Het aantal waarschuwingen voor het niet voldoen aan de eis tot het leveren van een tegenprestatie is naar schatting aanzienlijk lager dan 50. Verreweg de meeste responderende gemeenten hebben aangegeven dat dergelijke waarschuwingen niet zijn gegeven. Het kwam slechts een enkele keer voor dat deze vraag werd ingevuld en indien het werd ingevuld, was het aantal waarschuwingen laag. Omdat waarschuwingen wegens het niet voldoen aan de eis tegenprestatie slechts sporadisch blijken voor te komen, is het niet mogelijk om een betrouwbare berekening te maken van het aantal en de onzekerheidsmarges. Daarom is net als in voorgaande jaren besloten de resultaten van de schatting niet te publiceren. 

Tot slot zijn er in 2023 naar schatting 820 waarschuwingen gegeven die in de categorie 'overig' vallen, met een betrouwbaarheidsinterval van 790 tot 860. Het aandeel overige waarschuwingen komt daarmee in 2023 overeen met het aandeel geschatte aantal in 2020 – in beide jaren was dit 16 procent. In 2021 en 2022 was dit aandeel respectievelijk 8 en 9 procent. De volgende paragraaf gaat hier verder op in.

4.2 Overige waarschuwingen en opmerkingen van gemeenten

Na de aanpassing en uitbreiding van de vraagstelling ten opzichte van de eerdere onderzoeken in verslagjaar 2020, viel in 2022 nog 9 procent van het geschatte totale aantal waarschuwingen onder de antwoordcategorie ‘overig’ terwijl in 2023 sprake was van 16 procent. Deze stijging komt voornamelijk doordat bij enkele gemeenten het aantal waarschuwingen in deze categorie sterk is gestegen vergeleken met het voorgaande jaar. Bij categorie ‘overig’ is in de vragenlijst een open vraag toegevoegd waarin gemeenten konden vermelden welke soorten waarschuwingen onder 'overig' zijn opgegeven. Bijna alle gemeenten met waarschuwingen vallend onder categorie ‘overig’ hebben dat gedaan, waarbij naar voren kwam dat twee gemeenten veel waarschuwingen in het kader van het niet verschijnen op een afspraak  onder deze categorie hebben geschaard. Een aantal gemeenten geven aan waarschuwingen niet zo gedetailleerd in een systeem vast te leggen waardoor er geen opdeling in soorten kan worden gemaakt. Dit betekent dat onder de overige waarschuwingen vaak ook waarschuwingen vallen vanwege het schenden van de inlichtingenplicht, het niet voldoen aan de eis tot het leveren van een tegenprestatie, het niet voldoen aan de arbeids- en/of re-integratieverplichting en tekortschietend besef van verantwoordelijkheid.

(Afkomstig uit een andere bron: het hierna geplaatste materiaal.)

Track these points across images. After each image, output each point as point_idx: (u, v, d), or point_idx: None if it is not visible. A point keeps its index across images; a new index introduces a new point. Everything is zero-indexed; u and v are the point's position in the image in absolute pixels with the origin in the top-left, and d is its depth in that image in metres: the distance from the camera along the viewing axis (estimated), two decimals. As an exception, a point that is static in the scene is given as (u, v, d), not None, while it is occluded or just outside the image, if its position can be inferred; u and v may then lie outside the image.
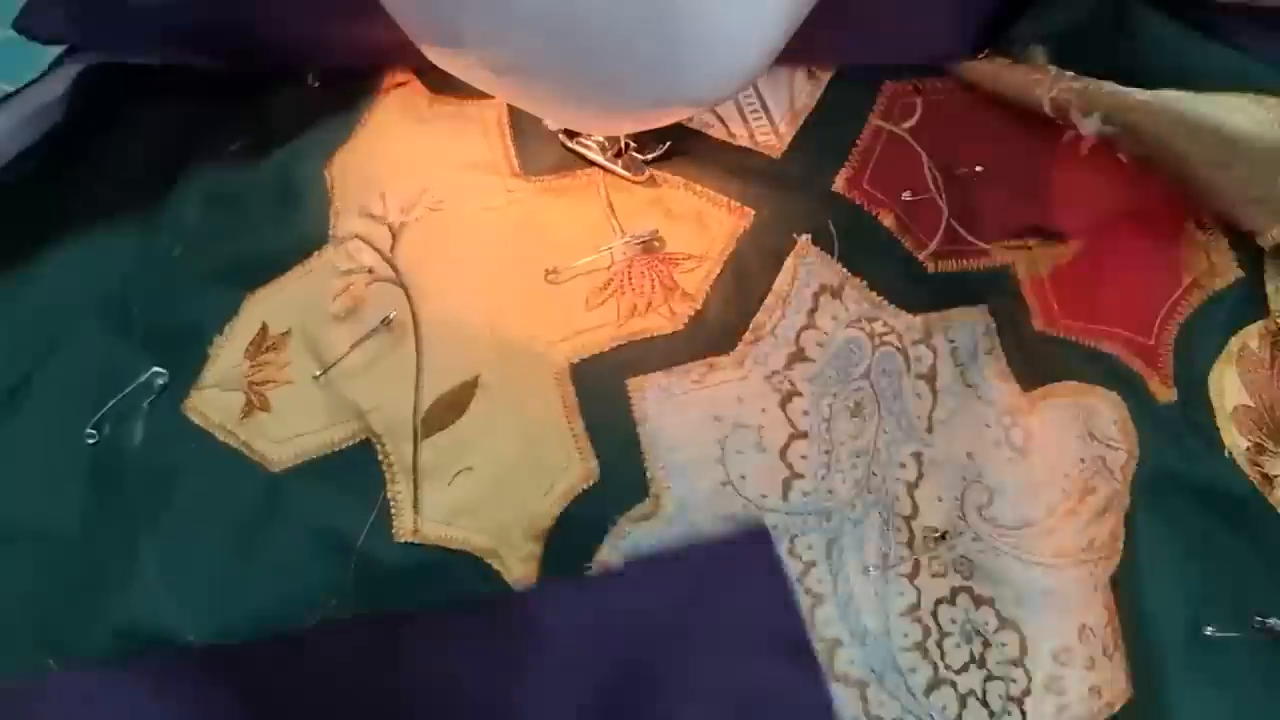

Aanvullend heeft een aantal gemeenten gebruik gemaakt van de ruimte om een opmerking te maken bij de enquête. Deze zijn verdeeld in vier groepen:

  1. Gemeenten die geen waarschuwingen hebben opgegeven.
    Bij een aantal gemeenten was het niet mogelijk om een aantal waarschuwingen op te geven, omdat zij die niet (overzichtelijk) registreren in hun systeem of dat de aantallen onvolledig zijn. Een gemeente formuleerde dit als volgt: “Waarschuwingen worden in ons systeem niet geregistreerd”.
  2. Gemeenten die nul waarschuwingen hebben opgegeven.
    Een aantal gemeenten geven aan in 2023 géén waarschuwingen te hebben opgelegd. Daarnaast geeft een berichtgever van meerdere gemeenten aan nul waarschuwingen te hebben opgelegd en vooral te werken met maatregelen en boetes. Dit formuleerde de gemeente als volgt: “Er zijn in 2023 wel maatregelen en boetes opgelegd voor schending inlichtingenplicht en het niet nakomen van de arbeidsplicht”.
  3. Gemeenten die naar eigen zeggen weinig waarschuwingen hebben opgegeven.
    Bij een aantal andere gemeenten zijn de aantallen onvolledig, omdat niet altijd juist wordt geregistreerd. Meerdere gemeenten geven daarnaast aan dat zij bijna geen formele waarschuwingen geven. Dit werd onder andere als volgt geformuleerd: “We zien een daling van het aantal waarschuwingen t.o.v. voorgaande jaren. Deels wordt dit veroorzaakt door een wijziging in wetgeving m.b.t. inlichtingenplicht versus medewerkingsplicht. Anderzijds vanwege preventief beleid. Er wordt maar weinig gebruik gemaakt van de tegenprestatie vandaar geen waarschuwingen. Bij maatregelen wordt meestal gewerkt met directe interactie tussen consulent en inwoner met gebruik van informele waarschuwing. Formele waarschuwingen komen daarom niet echt voor/ zijn voorbehouden voor boetes”.
  4. Gemeenten die niet naar (alle) soorten waarschuwingen konden uitsplitsen.
    Enkele keren werd aangegeven dat waarschuwingen uitsluitend worden toegepast bij schending van de inlichtingenplicht. Daarnaast wordt in sommige andere gevallen het soort waarschuwing niet geregistreerd, waardoor er alleen totaalaantallen gegeven kunnen worden.